Micronutrient deficiencies, DNA damage and degenerative diseases

In my last post I talked about micronutrient triage. When micronutrients — vitamins and minerals — are in short supply they are preferentially allocated to physiological functions crucial for survival; maintenance and repair are temporarily put on hold (1). If our diets are chronically deficient in micronutrients, the prolonged neglect of vital repair functions is bound to take its toll.

That vitamins and minerals play a crucial role in health and disease should come as no surprise. Vitamins are defined as substances that the body needs but cannot make; and we obviously cannot make minerals. Vitamins and minerals act as antioxidants, stabilize protein structures and are enzyme cofactors. They are involved in all aspects of physiology, starting with such fundamental processes as DNA maintenance and gene expression.

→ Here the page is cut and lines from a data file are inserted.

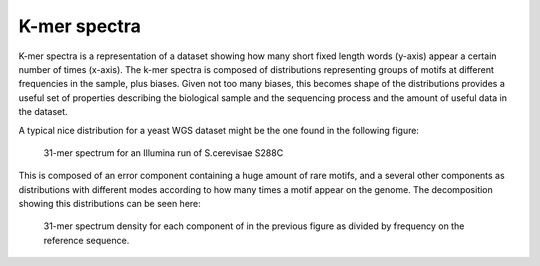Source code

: .. _kmer:

K-mer spectra
=============

K-mer spectra is a representation of a dataset showing how many short
fixed length words (y-axis) appear a certain number of times (x-axis). The k-mer 
spectra is composed of distributions representing groups of motifs at different 
frequencies in the sample, plus biases. Given not too many biases, this becomes 
shape of the distributions provides a useful set of properties describing the 
biological sample and the sequencing process and the amount of useful data in the
dataset.

A typical nice distribution for a yeast WGS dataset might be the one found in the
following figure:

.. figure:: images/kmer_spectra1.png
    :scale: 75%
    :alt: Simple yeast k-mer spectrum
    
    31-mer spectrum for an Illumina run of S.cerevisae S288C

This is composed of an error component containing a huge amount of
rare motifs, and a several other components as distributions with different modes
according to how many times a motif appear on the genome. The decomposition
showing this distributions can be seen here:

.. figure:: images/kmer_spectra_breakdown.png
    :scale: 50%
    :alt: Simple yeast k-mer spectrum breakdown

    31-mer spectrum density for each component of in the previous figure as divided 
    by frequency on the reference sequence.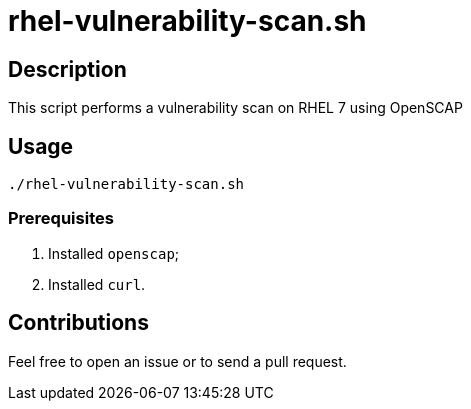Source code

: = rhel-vulnerability-scan.sh


== Description

This script performs a vulnerability scan on RHEL 7 using OpenSCAP


== Usage

```sh
./rhel-vulnerability-scan.sh
```


=== Prerequisites

1. Installed `openscap`;
2. Installed `curl`.


== Contributions

Feel free to open an issue or to send a pull request.
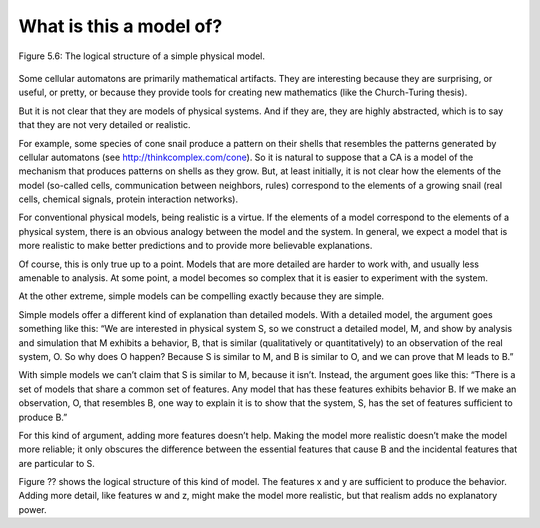 What is this a model of?
------------------------

.. _fig_cpp_reference:

.. figure:: Figures/thinkcomplexity2021.png
   :align: center
   :alt: "Figure 5.6: The logical structure of a simple physical model.."

   Figure 5.6: The logical structure of a simple physical model.

Some cellular automatons are primarily mathematical artifacts. They are interesting because they are surprising, or useful, or pretty, or because they provide tools for creating new mathematics (like the Church-Turing thesis).

But it is not clear that they are models of physical systems. And if they are, they are highly abstracted, which is to say that they are not very detailed or realistic.

For example, some species of cone snail produce a pattern on their shells that resembles the patterns generated by cellular automatons (see http://thinkcomplex.com/cone). So it is natural to suppose that a CA is a model of the mechanism that produces patterns on shells as they grow. But, at least initially, it is not clear how the elements of the model (so-called cells, communication between neighbors, rules) correspond to the elements of a growing snail (real cells, chemical signals, protein interaction networks).

For conventional physical models, being realistic is a virtue. If the elements of a model correspond to the elements of a physical system, there is an obvious analogy between the model and the system. In general, we expect a model that is more realistic to make better predictions and to provide more believable explanations.

Of course, this is only true up to a point. Models that are more detailed are harder to work with, and usually less amenable to analysis. At some point, a model becomes so complex that it is easier to experiment with the system.

At the other extreme, simple models can be compelling exactly because they are simple.

Simple models offer a different kind of explanation than detailed models. With a detailed model, the argument goes something like this: “We are interested in physical system S, so we construct a detailed model, M, and show by analysis and simulation that M exhibits a behavior, B, that is similar (qualitatively or quantitatively) to an observation of the real system, O. So why does O happen? Because S is similar to M, and B is similar to O, and we can prove that M leads to B.”

With simple models we can’t claim that S is similar to M, because it isn’t. Instead, the argument goes like this: “There is a set of models that share a common set of features. Any model that has these features exhibits behavior B. If we make an observation, O, that resembles B, one way to explain it is to show that the system, S, has the set of features sufficient to produce B.”

For this kind of argument, adding more features doesn’t help. Making the model more realistic doesn’t make the model more reliable; it only obscures the difference between the essential features that cause B and the incidental features that are particular to S.

Figure ?? shows the logical structure of this kind of model. The features x and y are sufficient to produce the behavior. Adding more detail, like features w and z, might make the model more realistic, but that realism adds no explanatory power.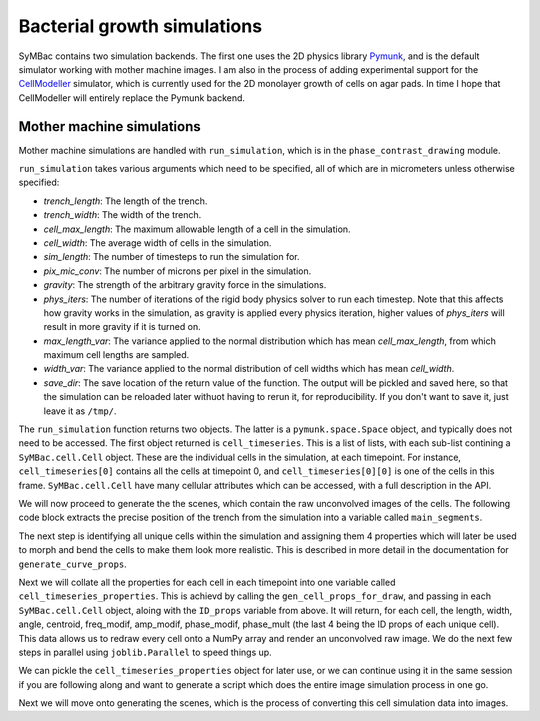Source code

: .. _cell_growth_simulations:


============================
Bacterial growth simulations
============================



SyMBac contains two simulation backends. The first one uses the 2D physics library Pymunk_, and is the default simulator working with mother machine images. I am also in the process of adding experimental support for the CellModeller_ simulator, which is currently used for the 2D monolayer growth of cells on agar pads. In time I hope that CellModeller will entirely replace the Pymunk backend. 

Mother machine simulations
-----------------------------------

Mother machine simulations are handled with ``run_simulation``, which is in the ``phase_contrast_drawing`` module.

``run_simulation`` takes various arguments which need to be specified, all of which are in micrometers unless otherwise specified:

- *trench_length*: The length of the trench.
- *trench_width*: The width of the trench.
- *cell_max_length*: The maximum allowable length of a cell in the simulation.
- *cell_width*: The average width of cells in the simulation.
- *sim_length*: The number of timesteps to run the simulation for.
- *pix_mic_conv*: The number of microns per pixel in the simulation. 
- *gravity*: The strength of the arbitrary gravity force in the simulations.
- *phys_iters*: The number of iterations of the rigid body physics solver to run each timestep. Note that this affects how gravity works in the simulation, as gravity is applied every physics iteration, higher values of *phys_iters* will result in more gravity if it is turned on.
- *max_length_var*: The variance applied to the normal distribution which has mean *cell_max_length*, from which maximum cell lengths are sampled.
- *width_var*: The variance applied to the normal distribution of cell widths which has mean *cell_width*.
- *save_dir*: The save location of the return value of the function. The output will be pickled and saved here, so that the simulation can be reloaded later withuot having to rerun it, for reproducibility. If you don't want to save it, just leave it as ``/tmp/``.

.. :

.. code-block:: python
   :caption: Running a simple simulation of cell growth in the mother machine.
   :name: simple_simulation

   from SyMBac.phase_contrast_drawing import run_simulation, get_trench_segments

   resize_amount = 3 #This is the "upscaling" factor for the simulation and the entire image generation process.
   pix_mic_conv = 0.0655 #e.g: 0.108379937 micron/pix for 60x, 0.0655 micron/pix for 100x
   scale = pix_mic_conv / resize_amount #The scale of the simulation
   sim_length = 300 #Number of timesteps to simulate


   cell_timeseries, space = run_simulation(
      trench_length=15, 
      trench_width=1.5, 
      cell_max_length=6, #6, long cells # 1.65 short cells
      cell_width= 1, #1 long cells # 0.95 short cells
      sim_length = sim_length,
      pix_mic_conv = pix_mic_conv,
      gravity=0,
      phys_iters=20,
      max_length_var = 3,
      width_var = 0.3,
      save_dir="/tmp/"
   )


The ``run_simulation`` function returns two objects. The latter is a ``pymunk.space.Space`` object, and typically does not need to be accessed. The first object returned is ``cell_timeseries``. This is a list of lists, with each sub-list contining a ``SyMBac.cell.Cell`` object. These are the individual cells in the simulation, at each timepoint. For instance, ``cell_timeseries[0]`` contains all the cells at timepoint 0, and ``cell_timeseries[0][0]`` is one of the cells in this frame. ``SyMBac.cell.Cell`` have many cellular attributes which can be accessed, with a full description in the API.

We will now proceed to generate the the scenes, which contain the raw unconvolved images of the cells. The following code block extracts the precise position of the trench from the simulation into a variable called ``main_segments``. 

The next step is identifying all unique cells within the simulation and assigning them 4 properties which will later be used to morph and bend the cells to make them look more realistic. This is described in more detail in the documentation for ``generate_curve_props``. 

.. code-block:: python
   :caption: Generating the scenes from the simulation.

    main_segments = get_trench_segments(space) #Returns a pandas dataframe contianing information about the trench position and geometry for drawing.
    ID_props = generate_curve_props(cell_timeseries)

Next we will collate all the properties for each cell in each timepoint into one variable called ``cell_timeseries_properties``. This is achievd by calling the ``gen_cell_props_for_draw``, and passing in each ``SyMBac.cell.Cell`` object, aloing with the ``ID_props`` variable from above. It will return, for each cell, the length, width, angle, centroid, freq_modif, amp_modif, phase_modif, phase_mult (the last 4 being the ID props of each unique cell). This data allows us to redraw every cell onto a NumPy array and render an unconvolved raw image. We do the next few steps in parallel using ``joblib.Parallel`` to speed things up.

.. code-block:: python
   :caption: Generating the cell properties to draw the scene.

    from joblib import Parallel, delayed #Importing joblig in order to process all cells in parallel
    from tqdm.notebook import tqdm
    from SyMBac.general_drawing import generate_curve_props, gen_cell_props_for_draw, get_space_size, convolve_rescale

    cell_timeseries_properties = Parallel(n_jobs=-1)(
        delayed(gen_cell_props_for_draw)(a, ID_props) for a in tqdm(cell_timeseries, desc='Timeseries Properties'))


We can pickle the ``cell_timeseries_properties`` object for later use, or we can continue using it in the same session if you are following along and want to generate a script which does the entire image simulation process in one go.

.. code-block:: python
   :caption: Pickling the ``cell_timeseries_properties`` 

   import pickle
   cell_timeseries_properties_file = open('cell_timeseries_properties.p', 'wb')
   pickle.dump(cell_timeseries_properties, cell_timeseries_properties_file)
   cell_timeseries_properties_file.close()


Next we will move onto generating the scenes, which is the process of converting this cell simulation data into images.



.. _Pymunk: http://www.pymunk.org/en/latest/
.. _CellModeller: https://pubs.acs.org/doi/10.1021/sb300031n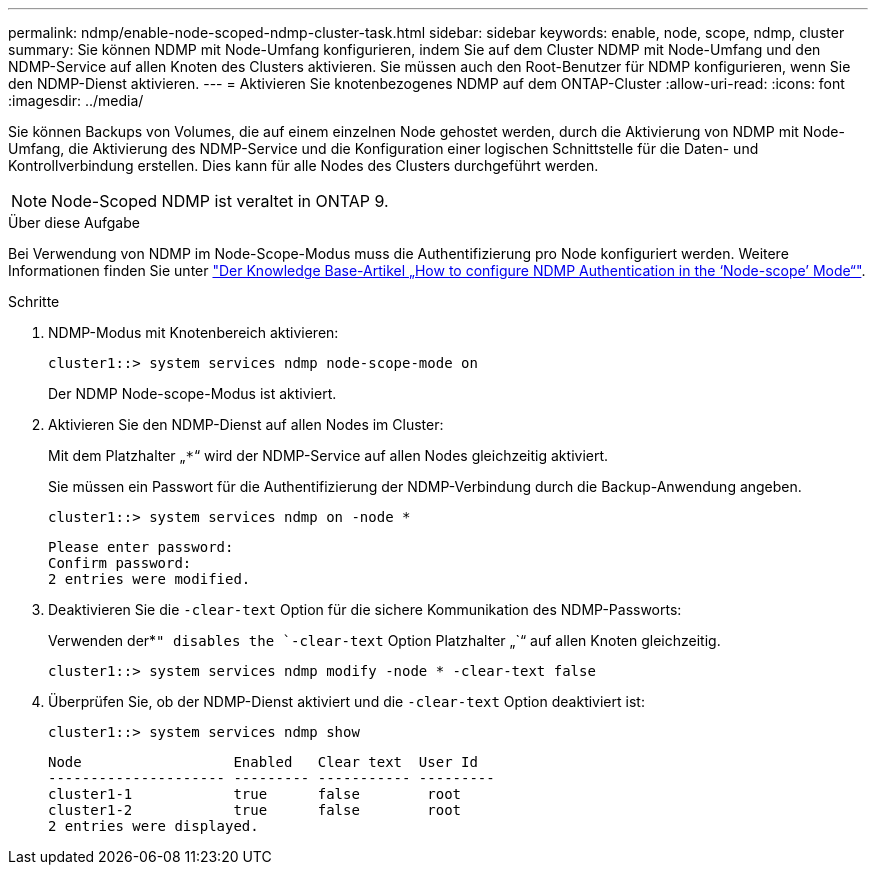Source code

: ---
permalink: ndmp/enable-node-scoped-ndmp-cluster-task.html 
sidebar: sidebar 
keywords: enable, node, scope, ndmp, cluster 
summary: Sie können NDMP mit Node-Umfang konfigurieren, indem Sie auf dem Cluster NDMP mit Node-Umfang und den NDMP-Service auf allen Knoten des Clusters aktivieren. Sie müssen auch den Root-Benutzer für NDMP konfigurieren, wenn Sie den NDMP-Dienst aktivieren. 
---
= Aktivieren Sie knotenbezogenes NDMP auf dem ONTAP-Cluster
:allow-uri-read: 
:icons: font
:imagesdir: ../media/


[role="lead"]
Sie können Backups von Volumes, die auf einem einzelnen Node gehostet werden, durch die Aktivierung von NDMP mit Node-Umfang, die Aktivierung des NDMP-Service und die Konfiguration einer logischen Schnittstelle für die Daten- und Kontrollverbindung erstellen. Dies kann für alle Nodes des Clusters durchgeführt werden.


NOTE: Node-Scoped NDMP ist veraltet in ONTAP 9.

.Über diese Aufgabe
Bei Verwendung von NDMP im Node-Scope-Modus muss die Authentifizierung pro Node konfiguriert werden. Weitere Informationen finden Sie unter link:https://kb.netapp.com/Advice_and_Troubleshooting/Data_Protection_and_Security/NDMP/How_to_configure_NDMP_authentication_in_the_%E2%80%98node-scope%E2%80%99_mode["Der Knowledge Base-Artikel „How to configure NDMP Authentication in the ‘Node-scope’ Mode“"^].

.Schritte
. NDMP-Modus mit Knotenbereich aktivieren:
+
[source, cli]
----
cluster1::> system services ndmp node-scope-mode on
----
+
Der NDMP Node-scope-Modus ist aktiviert.

. Aktivieren Sie den NDMP-Dienst auf allen Nodes im Cluster:
+
Mit dem Platzhalter „`*`“ wird der NDMP-Service auf allen Nodes gleichzeitig aktiviert.

+
Sie müssen ein Passwort für die Authentifizierung der NDMP-Verbindung durch die Backup-Anwendung angeben.

+
[source, cli]
----
cluster1::> system services ndmp on -node *
----
+
[listing]
----
Please enter password:
Confirm password:
2 entries were modified.
----
. Deaktivieren Sie die `-clear-text` Option für die sichere Kommunikation des NDMP-Passworts:
+
Verwenden der*`" disables the `-clear-text` Option Platzhalter „`“ auf allen Knoten gleichzeitig.

+
[source, cli]
----
cluster1::> system services ndmp modify -node * -clear-text false
----
. Überprüfen Sie, ob der NDMP-Dienst aktiviert und die `-clear-text` Option deaktiviert ist:
+
[source, cli]
----
cluster1::> system services ndmp show
----
+
[listing]
----
Node                  Enabled   Clear text  User Id
--------------------- --------- ----------- ---------
cluster1-1            true      false        root
cluster1-2            true      false        root
2 entries were displayed.
----

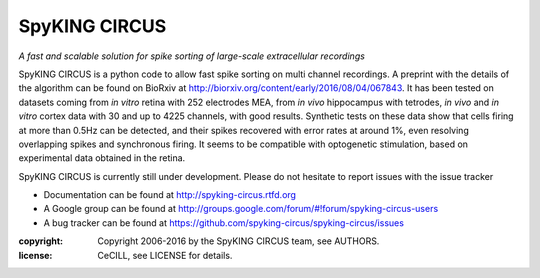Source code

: SpyKING CIRCUS
==============

.. image:: http://spyking-circus.readthedocs.io/en/latest/_images/circus.png
   :alt: SpyKING CIRCUS logo


*A fast and scalable solution for spike sorting of large-scale extracellular recordings*

SpyKING CIRCUS is a python code to allow fast spike sorting on multi channel recordings. 
A preprint with the details of the algorithm can be found on BioRxiv at http://biorxiv.org/content/early/2016/08/04/067843. 
It has been tested on datasets coming from *in vitro* retina 
with 252 electrodes MEA, from *in vivo* hippocampus with tetrodes, *in vivo* and *in vitro* cortex 
data with 30 and up to 4225 channels, with good results. Synthetic tests on these data show 
that cells firing at more than 0.5Hz can be detected, and their spikes recovered with error 
rates at around 1%, even resolving overlapping spikes and synchronous firing. It seems to 
be compatible with optogenetic stimulation, based on experimental data obtained in the retina.

SpyKING CIRCUS is currently still under development. Please do not hesitate to report issues with the issue tracker

* Documentation can be found at http://spyking-circus.rtfd.org
* A Google group can be found at http://groups.google.com/forum/#!forum/spyking-circus-users
* A bug tracker can be found at https://github.com/spyking-circus/spyking-circus/issues

:copyright: Copyright 2006-2016 by the SpyKING CIRCUS team, see AUTHORS.
:license: CeCILL, see LICENSE for details.

.. image::  https://anaconda.org/spyking-circus/spyking-circus/badges/version.svg
    :target: https://anaconda.org/spyking-circus/spyking-circus

.. image::  https://badge.fury.io/py/spyking-circus.svg
    :target: https://badge.fury.io/py/spyking-circus

.. image:: https://img.shields.io/badge/docs-latest-brightgreen.svg?style=flat
    :target: http://spyking-circus.readthedocs.io/en/latest/?badge=latest

.. image:: https://ci.appveyor.com/api/projects/status/crb1gm862985hieq?svg=true
    :target: https://ci.appveyor.com/project/spyking-circus/spyking-circus

.. image:: https://travis-ci.org/spyking-circus/spyking-circus.svg?branch=master
    :target: https://travis-ci.org/spyking-circus/spyking-circus


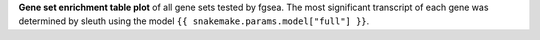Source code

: **Gene set enrichment table plot** of all gene sets tested by fgsea. The most significant transcript of each gene was determined by sleuth using the model ``{{ snakemake.params.model["full"] }}``.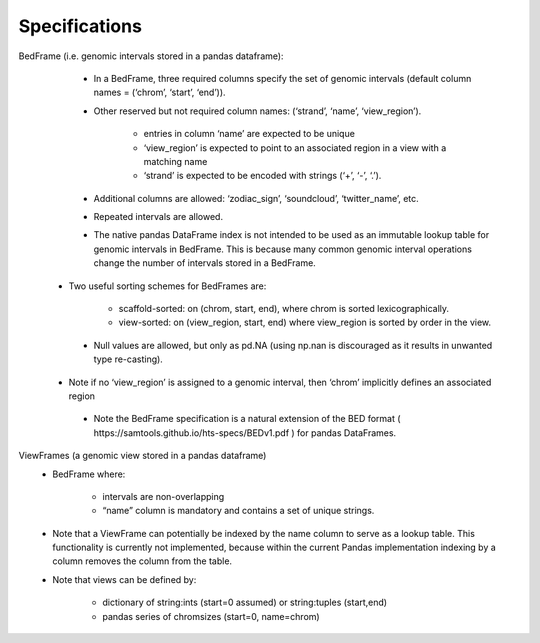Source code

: .. _Specifications:

Specifications
===========

BedFrame (i.e. genomic intervals stored in a pandas dataframe):
    - In a BedFrame, three required columns specify the set of genomic intervals (default column names = (‘chrom’, ‘start’, ‘end’)).
    - Other reserved but not required column names: (‘strand’, ‘name’, ‘view_region’).

        - entries in column ‘name’ are expected to be unique
        - ‘view_region’ is expected to point to an associated region in a view with a matching name
        - ‘strand’ is expected to be encoded with strings (‘+’, ‘-’, ‘.’). 

    - Additional columns are allowed: ‘zodiac_sign’, ‘soundcloud’, ‘twitter_name’, etc.
    - Repeated intervals are allowed.
    - The native pandas DataFrame index is not intended to be used as an immutable lookup table for genomic intervals in BedFrame. This is because many common genomic interval operations change the number of intervals stored in a BedFrame. 
   - Two useful sorting schemes for BedFrames are: 

        - scaffold-sorted: on (chrom, start, end), where chrom is sorted lexicographically.
        - view-sorted: on (view_region, start, end) where view_region is sorted by order in the view.
        
    - Null values are allowed, but only as pd.NA (using np.nan is discouraged as it results in unwanted type re-casting).
   - Note if no ‘view_region’ is assigned to a genomic interval, then ‘chrom’ implicitly defines an associated region
    - Note the BedFrame specification is a natural extension of the BED format ( ​​https://samtools.github.io/hts-specs/BEDv1.pdf ) for pandas DataFrames.

ViewFrames (a genomic view stored in a pandas dataframe)
    - BedFrame where:
         
           - intervals are non-overlapping
           - “name” column is mandatory and contains a set of unique strings. 

    - Note that a ViewFrame can potentially be indexed by the name column to serve as a lookup table. This functionality is currently not implemented, because within the current Pandas implementation indexing by a column removes the column from the table.
    - Note that views can be defined by: 
        
        - dictionary of string:ints (start=0 assumed) or string:tuples (start,end)
        - pandas series of chromsizes (start=0, name=chrom)
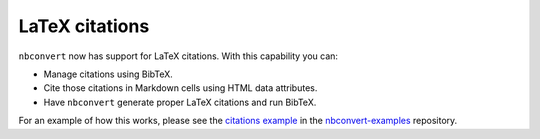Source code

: LaTeX citations
===============

``nbconvert`` now has support for LaTeX citations. With this capability you
can:

* Manage citations using BibTeX.
* Cite those citations in Markdown cells using HTML data attributes.
* Have ``nbconvert`` generate proper LaTeX citations and run BibTeX.

For an example of how this works, please see the `citations example`_ in
the nbconvert-examples_ repository.

.. _nbconvert-examples: https://github.com/jupyter/nbconvert-examples
.. _citations example: https://nbviewer.jupyter.org/github/jupyter/nbconvert-examples/blob/master/citations/Tutorial.ipynb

Inefficient or incorrect DNA repair due to micronutrient shortages leads to genome instability, a known contributor to increased cancer risk, accelerated aging and neurodegenerative diseases (2). Genome damage caused by micronutrient deficiencies is believed to be at least as extensive as genome damage from environmental genotoxins like chemical carcinogens, UV and ionizing radiation. Genome instability caused by micronutrient deficiencies in turn increases DNA sensitivity to environmental genotoxic stressors.

Since degenerative diseases, the main health problems in the developed world, are partly caused by DNA damage, it makes sense to diagnose and nutritionally prevent the underlying cause, genome instability. This requires a knowledge of optimal intakes for vitamins and minerals that are needed to prevent DNA damage (2):
  • "Excessive genome instability, a fundamental cause of disease, is often an indication of micronutrient deficiency and is therefore preventable
  • accurate diagnosis of genome instability using DNA damage biomarkers that are sensitive to micronutrient deficiency is technically feasible
  • it should be possible to optimise nutritional status and verify efficacy by diagnosis of a reduction in genome damage rate after intervention"

Vitamins C, E, B2, B6, B12, folate and niacin, and the minerals zinc, iron, magnesium and manganese are some of the micronutrients known to be critical to genome stability (2). Optimal intakes of most of these micronutrients have not yet been determined, but for those that have been studied — e.g. folate and vitamin B12 — intakes in excess of current RDA values are required to prevent genome damage. Optimal micronutrient intakes will also vary with people′s genetic make-up.

Optimizing micronutrient intakes seems like a promising way to reduce the degenerative disease burdens threatening to bankrupt medical care systems:

"… instead of diagnosing and treating diseases caused by genome damage, health and medical practitioners will be trained to diagnose and nutritionally prevent the initiating cause, i.e. genome instability itself." (2).

We′ll see.

Sources:
  1. Ames BN. Low micronutrient intake may accelerate the degenerative diseases of aging through allocation of scarce resources by triage. Proc Natl Acad Sci USA 2006;103(47):17589-17594.
    http://www.pnas.org/content/103/47/17589.full.pdf
  2. Fenech M. Nutritional treatment of genome instability: a paradigm shift in disease prevention and in the setting of recommended dietary allowances. Nutr Res Rev 2003;16:109-122.